## Task directions
Would you please return the lines of the entries below starting at the line that has "cells show no" and ending at the line that has "cells display medium", both included, exactly as they are?

▽

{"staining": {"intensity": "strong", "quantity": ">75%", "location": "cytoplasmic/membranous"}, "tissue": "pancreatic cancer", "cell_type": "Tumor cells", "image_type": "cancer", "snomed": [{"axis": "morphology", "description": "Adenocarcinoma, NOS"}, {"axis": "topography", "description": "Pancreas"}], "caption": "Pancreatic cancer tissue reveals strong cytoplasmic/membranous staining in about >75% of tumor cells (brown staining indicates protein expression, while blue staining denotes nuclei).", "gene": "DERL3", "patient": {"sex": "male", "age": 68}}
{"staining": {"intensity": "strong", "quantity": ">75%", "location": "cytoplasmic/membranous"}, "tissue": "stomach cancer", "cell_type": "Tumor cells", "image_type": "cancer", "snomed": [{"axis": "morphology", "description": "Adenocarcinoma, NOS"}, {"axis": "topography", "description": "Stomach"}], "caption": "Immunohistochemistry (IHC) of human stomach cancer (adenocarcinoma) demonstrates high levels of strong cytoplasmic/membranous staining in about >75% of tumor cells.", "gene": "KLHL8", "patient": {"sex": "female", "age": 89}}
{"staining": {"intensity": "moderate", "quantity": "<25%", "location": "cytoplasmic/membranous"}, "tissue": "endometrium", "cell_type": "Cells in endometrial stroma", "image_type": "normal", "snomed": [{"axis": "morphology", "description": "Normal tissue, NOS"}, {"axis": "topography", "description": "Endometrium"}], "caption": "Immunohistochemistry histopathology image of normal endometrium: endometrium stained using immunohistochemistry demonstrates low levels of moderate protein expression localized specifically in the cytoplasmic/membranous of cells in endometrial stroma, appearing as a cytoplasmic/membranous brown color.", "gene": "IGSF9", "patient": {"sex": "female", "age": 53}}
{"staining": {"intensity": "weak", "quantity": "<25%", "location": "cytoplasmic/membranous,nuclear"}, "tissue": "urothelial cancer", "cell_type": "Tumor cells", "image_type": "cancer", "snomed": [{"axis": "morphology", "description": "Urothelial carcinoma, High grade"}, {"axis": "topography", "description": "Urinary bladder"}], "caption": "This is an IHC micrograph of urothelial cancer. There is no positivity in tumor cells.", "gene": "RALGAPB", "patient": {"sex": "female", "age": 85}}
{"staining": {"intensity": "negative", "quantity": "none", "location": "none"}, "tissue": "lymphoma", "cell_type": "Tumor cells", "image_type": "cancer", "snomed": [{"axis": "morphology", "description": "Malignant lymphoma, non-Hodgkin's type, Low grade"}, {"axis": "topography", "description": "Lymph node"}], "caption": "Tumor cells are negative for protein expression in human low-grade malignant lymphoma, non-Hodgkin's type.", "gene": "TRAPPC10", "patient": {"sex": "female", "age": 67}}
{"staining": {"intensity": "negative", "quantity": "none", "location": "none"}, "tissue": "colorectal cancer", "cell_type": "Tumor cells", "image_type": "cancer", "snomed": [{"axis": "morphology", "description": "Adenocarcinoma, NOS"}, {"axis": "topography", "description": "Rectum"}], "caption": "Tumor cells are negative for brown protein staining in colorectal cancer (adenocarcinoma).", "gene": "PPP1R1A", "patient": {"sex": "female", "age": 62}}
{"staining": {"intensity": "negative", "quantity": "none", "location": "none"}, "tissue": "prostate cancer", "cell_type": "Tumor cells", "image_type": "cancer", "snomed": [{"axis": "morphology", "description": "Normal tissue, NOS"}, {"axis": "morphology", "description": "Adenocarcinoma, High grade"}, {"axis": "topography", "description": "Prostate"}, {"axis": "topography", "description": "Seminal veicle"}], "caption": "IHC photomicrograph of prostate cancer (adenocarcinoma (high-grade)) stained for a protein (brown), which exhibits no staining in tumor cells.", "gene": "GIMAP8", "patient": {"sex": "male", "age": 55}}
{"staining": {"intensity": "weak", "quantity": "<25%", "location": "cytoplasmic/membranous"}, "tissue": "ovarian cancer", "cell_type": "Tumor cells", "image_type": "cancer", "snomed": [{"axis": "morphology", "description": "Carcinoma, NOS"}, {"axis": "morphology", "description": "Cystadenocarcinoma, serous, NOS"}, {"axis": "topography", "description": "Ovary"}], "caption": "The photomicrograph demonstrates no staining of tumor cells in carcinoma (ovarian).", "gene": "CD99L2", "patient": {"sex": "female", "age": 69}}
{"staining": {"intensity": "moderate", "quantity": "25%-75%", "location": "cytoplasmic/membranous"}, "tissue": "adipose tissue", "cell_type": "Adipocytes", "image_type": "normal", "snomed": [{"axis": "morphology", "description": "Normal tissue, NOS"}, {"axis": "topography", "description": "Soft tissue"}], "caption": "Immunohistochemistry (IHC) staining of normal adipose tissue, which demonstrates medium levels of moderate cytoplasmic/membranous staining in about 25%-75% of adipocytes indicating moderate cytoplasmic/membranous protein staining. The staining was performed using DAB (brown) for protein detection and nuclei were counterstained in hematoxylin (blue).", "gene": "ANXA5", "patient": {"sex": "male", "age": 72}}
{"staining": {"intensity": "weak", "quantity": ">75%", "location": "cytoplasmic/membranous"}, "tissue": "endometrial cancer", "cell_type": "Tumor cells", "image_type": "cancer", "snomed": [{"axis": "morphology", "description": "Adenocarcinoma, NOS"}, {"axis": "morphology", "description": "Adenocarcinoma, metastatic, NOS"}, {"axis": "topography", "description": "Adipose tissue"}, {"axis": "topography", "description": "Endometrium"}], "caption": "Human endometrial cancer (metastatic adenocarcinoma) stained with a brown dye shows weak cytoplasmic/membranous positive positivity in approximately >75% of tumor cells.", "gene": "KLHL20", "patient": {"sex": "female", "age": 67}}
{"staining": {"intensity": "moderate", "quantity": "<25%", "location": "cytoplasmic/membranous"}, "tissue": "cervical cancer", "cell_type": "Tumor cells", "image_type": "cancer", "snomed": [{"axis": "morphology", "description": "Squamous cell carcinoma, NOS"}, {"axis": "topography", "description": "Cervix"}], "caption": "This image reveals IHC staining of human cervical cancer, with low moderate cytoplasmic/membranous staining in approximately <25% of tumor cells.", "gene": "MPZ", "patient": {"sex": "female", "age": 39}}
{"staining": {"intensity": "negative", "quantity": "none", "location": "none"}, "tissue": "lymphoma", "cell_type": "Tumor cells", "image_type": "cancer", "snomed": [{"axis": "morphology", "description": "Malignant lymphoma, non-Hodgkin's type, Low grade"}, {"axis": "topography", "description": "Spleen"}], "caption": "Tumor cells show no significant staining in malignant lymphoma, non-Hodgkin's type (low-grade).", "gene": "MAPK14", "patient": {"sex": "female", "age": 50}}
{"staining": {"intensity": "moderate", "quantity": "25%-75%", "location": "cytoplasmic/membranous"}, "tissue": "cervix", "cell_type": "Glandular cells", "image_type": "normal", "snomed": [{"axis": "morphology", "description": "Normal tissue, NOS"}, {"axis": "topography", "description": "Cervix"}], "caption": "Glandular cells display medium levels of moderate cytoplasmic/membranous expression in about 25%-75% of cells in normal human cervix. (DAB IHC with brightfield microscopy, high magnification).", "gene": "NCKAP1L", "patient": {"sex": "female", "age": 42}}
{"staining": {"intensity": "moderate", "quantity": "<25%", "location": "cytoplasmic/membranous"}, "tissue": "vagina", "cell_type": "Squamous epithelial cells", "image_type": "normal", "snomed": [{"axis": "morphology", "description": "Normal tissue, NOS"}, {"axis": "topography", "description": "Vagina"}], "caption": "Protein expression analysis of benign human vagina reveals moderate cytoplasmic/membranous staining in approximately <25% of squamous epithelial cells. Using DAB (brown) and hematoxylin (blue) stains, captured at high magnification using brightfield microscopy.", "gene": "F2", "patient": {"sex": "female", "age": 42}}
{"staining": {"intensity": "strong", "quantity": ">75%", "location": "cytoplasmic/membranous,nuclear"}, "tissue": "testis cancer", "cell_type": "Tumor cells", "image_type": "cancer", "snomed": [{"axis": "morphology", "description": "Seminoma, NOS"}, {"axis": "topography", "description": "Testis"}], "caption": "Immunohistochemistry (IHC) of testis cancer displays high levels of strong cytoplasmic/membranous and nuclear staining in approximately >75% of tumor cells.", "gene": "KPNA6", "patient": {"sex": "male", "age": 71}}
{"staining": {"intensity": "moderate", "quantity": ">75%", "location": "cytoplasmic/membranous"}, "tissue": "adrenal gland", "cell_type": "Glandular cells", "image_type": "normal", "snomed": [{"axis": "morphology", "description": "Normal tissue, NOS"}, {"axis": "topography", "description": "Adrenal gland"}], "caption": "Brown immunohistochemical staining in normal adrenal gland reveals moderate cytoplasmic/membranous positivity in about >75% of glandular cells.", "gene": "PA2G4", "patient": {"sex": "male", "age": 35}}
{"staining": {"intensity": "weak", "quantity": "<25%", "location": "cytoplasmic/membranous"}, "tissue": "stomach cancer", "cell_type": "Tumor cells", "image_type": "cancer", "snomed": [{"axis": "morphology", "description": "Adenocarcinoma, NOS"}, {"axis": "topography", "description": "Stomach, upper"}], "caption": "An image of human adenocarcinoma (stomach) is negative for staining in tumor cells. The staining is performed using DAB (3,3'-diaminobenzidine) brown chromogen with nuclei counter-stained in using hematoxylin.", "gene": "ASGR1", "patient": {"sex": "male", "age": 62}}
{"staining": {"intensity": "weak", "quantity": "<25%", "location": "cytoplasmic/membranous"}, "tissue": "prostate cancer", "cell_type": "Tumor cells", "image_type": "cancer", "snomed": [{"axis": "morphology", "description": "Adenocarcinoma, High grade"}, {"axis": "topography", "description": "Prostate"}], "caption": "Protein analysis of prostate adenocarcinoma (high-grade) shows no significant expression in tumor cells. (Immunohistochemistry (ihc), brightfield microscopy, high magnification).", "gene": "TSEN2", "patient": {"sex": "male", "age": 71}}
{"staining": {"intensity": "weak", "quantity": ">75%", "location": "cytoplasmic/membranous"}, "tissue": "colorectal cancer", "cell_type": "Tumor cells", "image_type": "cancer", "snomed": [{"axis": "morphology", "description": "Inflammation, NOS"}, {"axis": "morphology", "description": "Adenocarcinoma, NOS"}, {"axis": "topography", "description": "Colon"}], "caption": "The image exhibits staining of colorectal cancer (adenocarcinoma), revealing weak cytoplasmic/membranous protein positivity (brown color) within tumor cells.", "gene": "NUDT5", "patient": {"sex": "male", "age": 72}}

△

## Task solution
{"staining": {"intensity": "negative", "quantity": "none", "location": "none"}, "tissue": "lymphoma", "cell_type": "Tumor cells", "image_type": "cancer", "snomed": [{"axis": "morphology", "description": "Malignant lymphoma, non-Hodgkin's type, Low grade"}, {"axis": "topography", "description": "Spleen"}], "caption": "Tumor cells show no significant staining in malignant lymphoma, non-Hodgkin's type (low-grade).", "gene": "MAPK14", "patient": {"sex": "female", "age": 50}}
{"staining": {"intensity": "moderate", "quantity": "25%-75%", "location": "cytoplasmic/membranous"}, "tissue": "cervix", "cell_type": "Glandular cells", "image_type": "normal", "snomed": [{"axis": "morphology", "description": "Normal tissue, NOS"}, {"axis": "topography", "description": "Cervix"}], "caption": "Glandular cells display medium levels of moderate cytoplasmic/membranous expression in about 25%-75% of cells in normal human cervix. (DAB IHC with brightfield microscopy, high magnification).", "gene": "NCKAP1L", "patient": {"sex": "female", "age": 42}}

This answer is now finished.